A Lille et Roubaix, Veolia transforme les déchets ménagers en énergie pour chauffer les habitants

Fini le charbon ! A l’issue d’un chantier titanesque de trois ans, les habitants de la Métropole européenne de Lille sont désormais chauffés grâce à l’énergie renouvelable produite par l’incinération de leurs déchets. La chaleur circule à travers un réseau urbain souterrain de 20 km permettant d’alimenter l’équivalent de 35 000 foyers. Une énergie doublement durable puisque cette « Autoroute de la chaleur » a permis de fermer l’ancienne centrale thermique qui utilisait jusque-là un charbon en provenance de Colombie. Découverte d’un projet audacieux d’économie circulaire locale aux enjeux et bénéfices multiples.

 

La transformation écologique, il y a ceux qui en parlent, et ceux qui la font. Engagée dans un ambitieux Plan Climat Air Énergies Territorial, la Métropole européenne de Lille (MEL), composée de 95 communes, a sollicité Veolia pour « verdir » son mix énergétique et étendre les réseaux de chaleur urbains existants. « L’enjeu de cette démarche était triple, explique Aurélie Lapidus, Directrice de la région Recyclage et Valorisation des Déchets en Hauts-de-France : diminuer les quantités de déchets ultimes, stopper l’utilisation du charbon et, enfin, favoriser une économie circulaire locale, à un prix compétitif pour les usagers. Pour y parvenir, Veolia s’est appuyé sur le centre de valorisation énergétique (CVE) d’Halluin. Appartenant à la MEL et exploité par le groupe, il produisait déjà de l’électricité à partir des ordures ménagères des habitants. Dès lors, pourquoi ne pas le modifier pour qu’il puisse aussi produire de la chaleur ? »

• _CONSIGNE_
D'après l'extrait, répondez :
1. Quelle est la longueur du réseau souterrain par lequel circule la chaleur ?
2. De quel pays provenait le charbon de l'ancienne centrale thermique ?
3. Combien de communes composent la Métropole européenne de Lille ?
Appuyez-vous uniquement sur l'extrait.

• _DONNÉES_

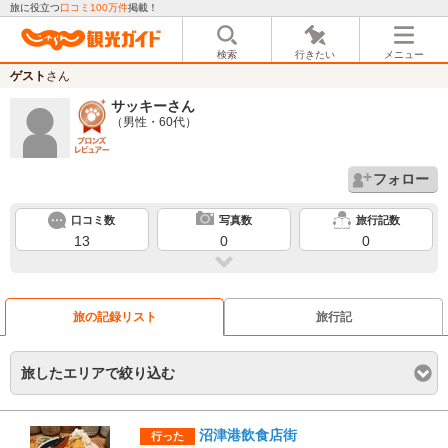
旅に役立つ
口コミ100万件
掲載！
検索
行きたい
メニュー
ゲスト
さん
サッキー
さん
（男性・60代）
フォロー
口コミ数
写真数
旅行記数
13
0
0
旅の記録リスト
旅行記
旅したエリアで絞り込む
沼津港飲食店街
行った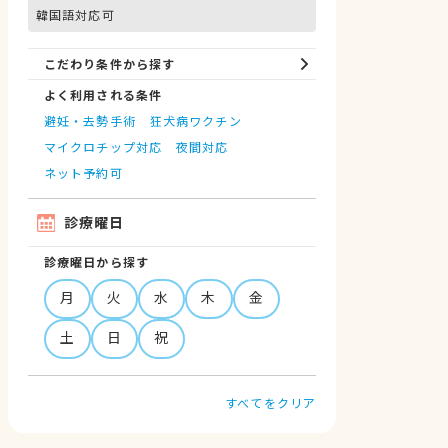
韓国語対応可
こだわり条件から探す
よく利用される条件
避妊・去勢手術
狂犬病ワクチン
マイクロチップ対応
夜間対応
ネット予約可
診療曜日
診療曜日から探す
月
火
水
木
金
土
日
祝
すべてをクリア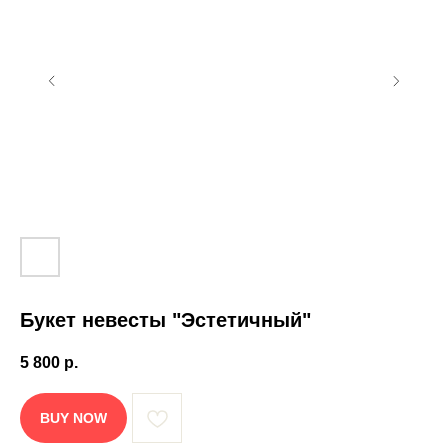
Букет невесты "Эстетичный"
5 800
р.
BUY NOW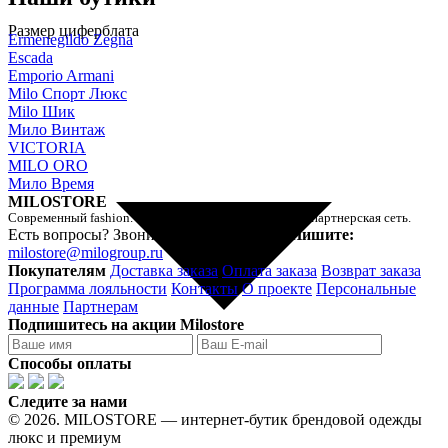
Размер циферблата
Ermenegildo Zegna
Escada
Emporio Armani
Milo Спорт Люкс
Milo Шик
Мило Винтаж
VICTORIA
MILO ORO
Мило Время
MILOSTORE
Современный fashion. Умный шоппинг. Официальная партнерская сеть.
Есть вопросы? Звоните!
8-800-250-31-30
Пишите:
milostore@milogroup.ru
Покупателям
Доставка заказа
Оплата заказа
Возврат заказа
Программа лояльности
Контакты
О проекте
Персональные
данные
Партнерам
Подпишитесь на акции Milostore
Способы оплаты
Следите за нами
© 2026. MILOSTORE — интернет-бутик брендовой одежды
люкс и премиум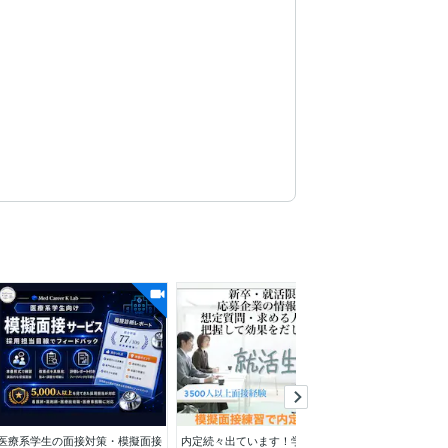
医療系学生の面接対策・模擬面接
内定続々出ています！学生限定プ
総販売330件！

• _RÉPONSE_
1. 20 km.
2. De Colombie.
3. 95 communes.